Le feu a transformé notre destin évolutif. Pourtant, savoir à quel moment exact nos ancêtres ont appris à contrôler cet élément reste un mystère qui fascine les scientifiques. Une récente découverte dans la grotte française d’Orgnac 3 pourrait bien éclairer cette question. Datée de 270 000 ans et probablement l’œuvre des Néandertaliens, elle représenterait la plus ancienne preuve directe d’une utilisation contrôlée du feu en Europe.
Une grotte chargée d’histoire : le site d’Orgnac 3
Située dans le sud-est de la France, la grotte d’Orgnac 3 est une capsule temporelle unique. Occupée par des hominidés au début et au milieu de l’âge de pierre, bien avant l’apparition d’Homo sapiens en Europe, elle aura livré des artefacts précieux comme des outils de pierre et des traces d’activité humaine. Récemment, des chercheurs ont mis au jour des éléments encore plus intrigants : des traces de foyers préhistoriques et une suie incrustée dans des formations minérales appelées spéléothèmes.
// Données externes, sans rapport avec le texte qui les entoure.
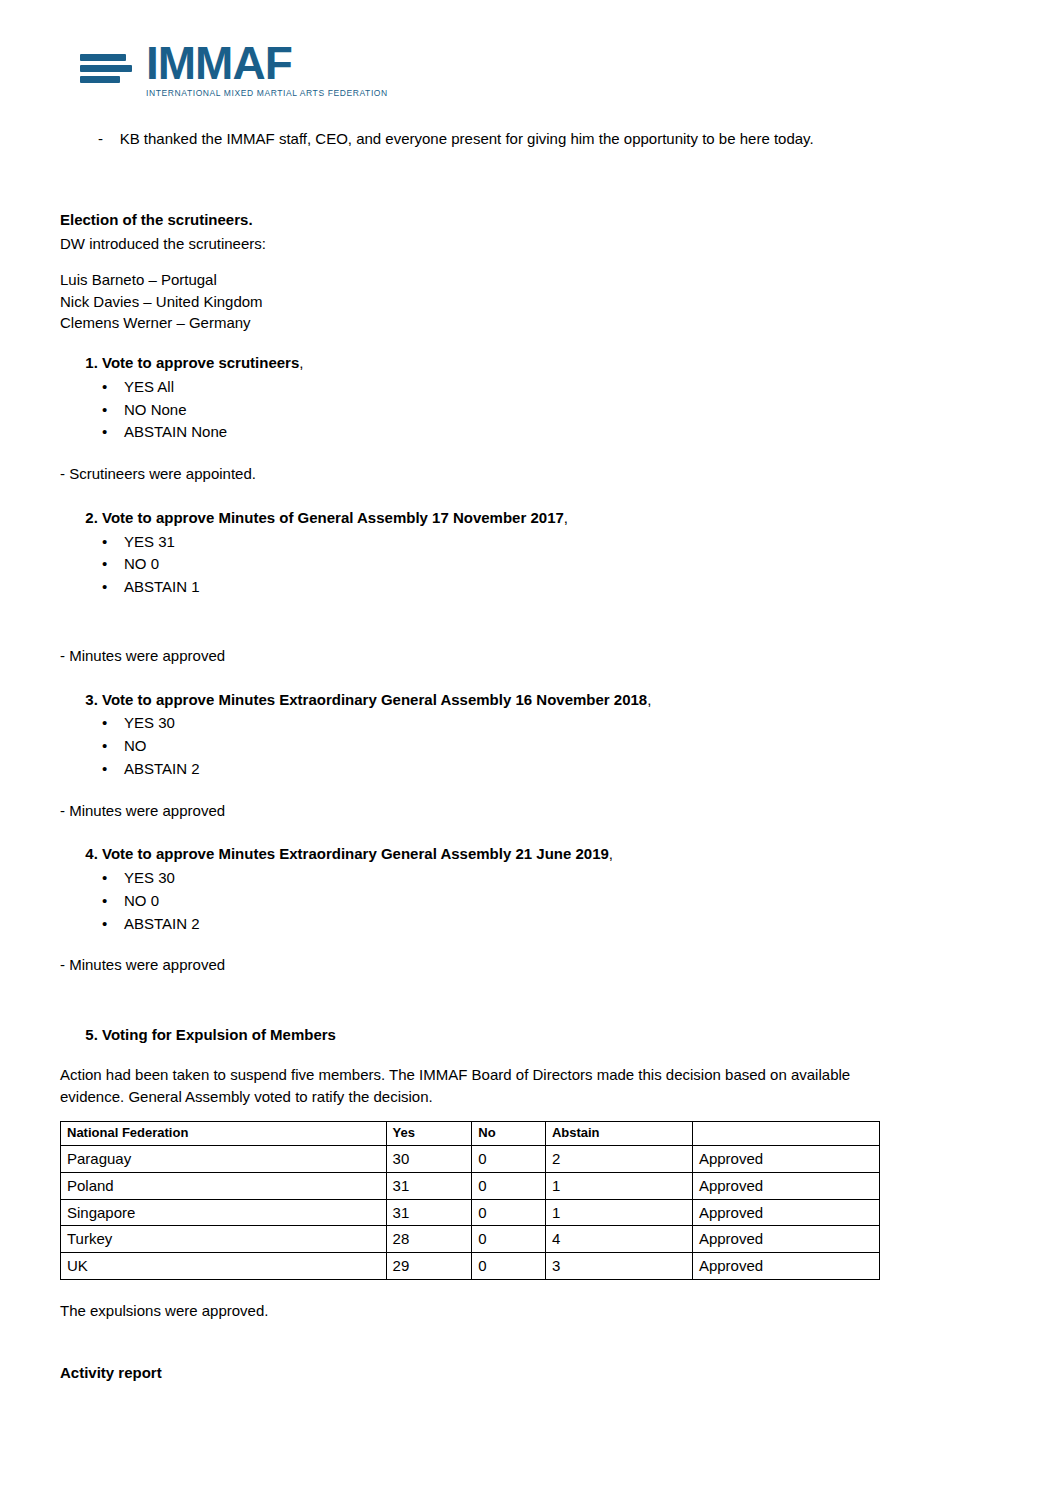IMMAF
INTERNATIONAL MIXED MARTIAL ARTS FEDERATION
- KB thanked the IMMAF staff, CEO, and everyone present for giving him the opportunity to be here today.
Election of the scrutineers.
DW introduced the scrutineers:
Luis Barneto – Portugal
Nick Davies – United Kingdom
Clemens Werner – Germany
Vote to approve scrutineers,
YES All
NO None
ABSTAIN None
- Scrutineers were appointed.
Vote to approve Minutes of General Assembly 17 November 2017,
YES 31
NO 0
ABSTAIN 1
- Minutes were approved
Vote to approve Minutes Extraordinary General Assembly 16 November 2018,
YES 30
NO
ABSTAIN 2
- Minutes were approved
Vote to approve Minutes Extraordinary General Assembly 21 June 2019,
YES 30
NO 0
ABSTAIN 2
- Minutes were approved
Voting for Expulsion of Members
Action had been taken to suspend five members. The IMMAF Board of Directors made this decision based on available evidence. General Assembly voted to ratify the decision.
| National Federation | Yes | No | Abstain | |
| --- | --- | --- | --- | --- |
| Paraguay | 30 | 0 | 2 | Approved |
| Poland | 31 | 0 | 1 | Approved |
| Singapore | 31 | 0 | 1 | Approved |
| Turkey | 28 | 0 | 4 | Approved |
| UK | 29 | 0 | 3 | Approved |
The expulsions were approved.
Activity report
Ces découvertes ne sont pas anodines, car elles offrent une rare opportunité de comprendre comment nos ancêtres utilisaient le feu au quotidien. En utilisant une technique appelée fuliginochronologie, qui consiste à analyser les dépôts de suie dans les formations minérales pour dater les traces d’utilisation du feu, les chercheurs ont pu dater ces traces à environ 270 000 ans, confirmant qu’il était utilisé de manière répétée à cette époque.
Plus précisément, les analyses ont révélé que 23 à 27 foyers avaient été allumés sur une période de mille ans. La localisation profonde de ces foyers dans la grotte élimine l’hypothèse d’une origine naturelle, comme la foudre. Ces feux ont probablement été allumés par des hominidés. Ces espèces, connues pour leurs capacités cognitives avancées, auraient été capables de gérer des foyers dans des environnements complexes.
Cependant, une question persiste : allumaient-ils le feu à partir de rien ou se contentaient-ils de l’entretenir lorsqu’il était déjà présent ? Les conditions environnementales jouent ici un rôle important. Les chercheurs notent en effet que plus de la moitié des foyers coïncident avec des périodes humides, où les incendies naturels étaient peu probables. Cela suggère une maîtrise intentionnelle du feu, possiblement grâce à des techniques de pyrotechnie rudimentaires.
Cette découverte a des conséquences majeures pour notre compréhension de l’évolution humaine. Jusqu’à présent, les preuves les plus anciennes d’une utilisation répétée et contrôlée du feu provenaient d’une grotte en Espagne datée de 245 000 ans. Or, les traces d’Orgnac 3 repoussent cette chronologie de 25 000 ans, ouvrant la voie à de nouvelles hypothèses sur les capacités technologiques des premiers hominidés.

Qui étaient ces premiers maîtres du feu ?
Les auteurs de l’étude estiment que ces foyers étaient probablement l’œuvre des Néandertaliens ou du plus récent ancêtre commun avec notre propre espèce qui est connu sous le nom d’Homo heidelbergensis.
Cette maitrise témoigne d’une intelligence adaptative et d’une capacité à exploiter les ressources naturelles pour améliorer leurs chances de survie. Le feu pouvait en outre jouer un rôle bien plus complexe qu’une simple source de chaleur. Il avait probablement aussi un aspect social : en tant que centre autour duquel les groupes se rassemblaient, il favorisait la cohésion sociale et permettait de développer des pratiques culinaires et des stratégies de défense contre les prédateurs.
L’étude est actuellement disponible en pré-impression sur Research Square.